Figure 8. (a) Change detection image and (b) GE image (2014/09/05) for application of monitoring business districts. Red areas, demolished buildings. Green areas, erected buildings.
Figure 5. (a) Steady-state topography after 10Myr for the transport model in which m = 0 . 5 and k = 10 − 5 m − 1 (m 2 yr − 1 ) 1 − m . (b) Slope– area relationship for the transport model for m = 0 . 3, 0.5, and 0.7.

--

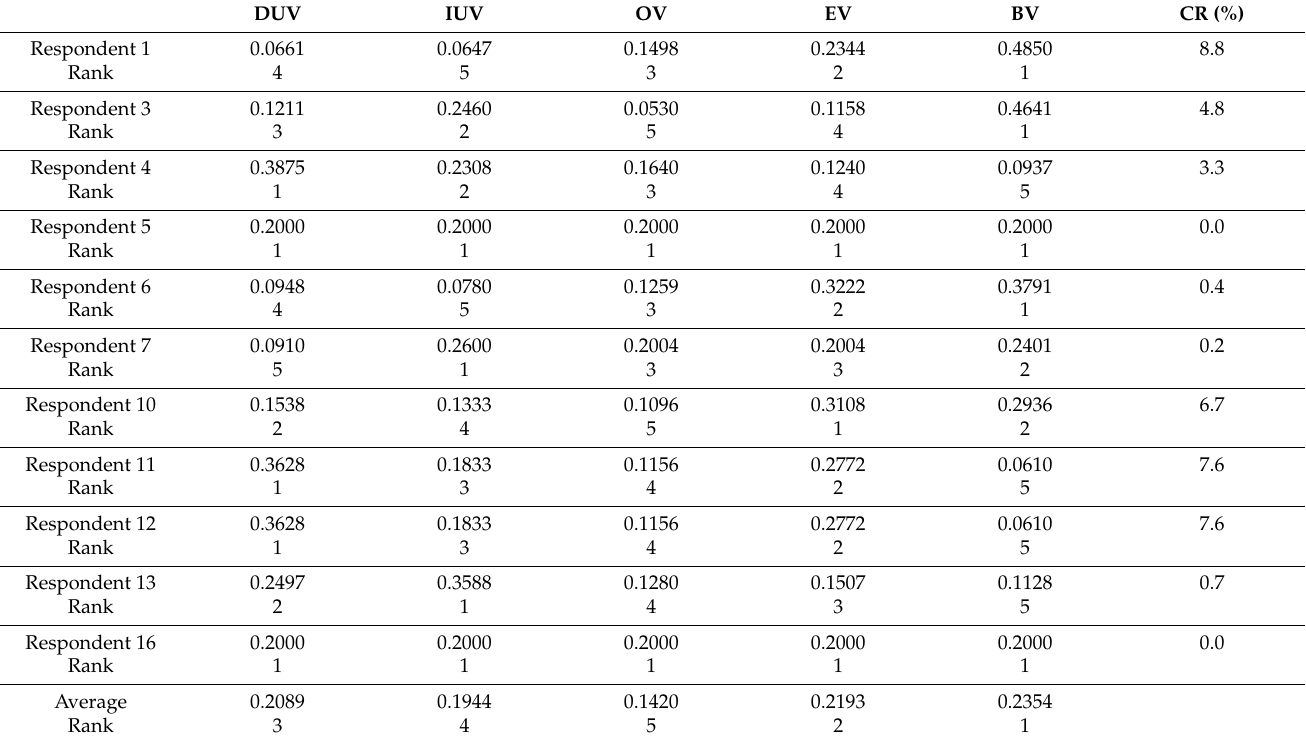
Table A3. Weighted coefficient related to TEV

---

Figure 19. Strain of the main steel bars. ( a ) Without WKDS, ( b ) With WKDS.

§ **What to work on**:
Wherever a line in the data above contains the word "Figure", copy that line.

§ **Response box**:
Figure 8. (a) Change detection image and (b) GE image (2014/09/05) for application of monitoring business districts. Red areas, demolished buildings. Green areas, erected buildings.
Figure 5. (a) Steady-state topography after 10Myr for the transport model in which m = 0 . 5 and k = 10 − 5 m − 1 (m 2 yr − 1 ) 1 − m . (b) Slope– area relationship for the transport model for m = 0 . 3, 0.5, and 0.7.
Figure 19. Strain of the main steel bars. ( a ) Without WKDS, ( b ) With WKDS.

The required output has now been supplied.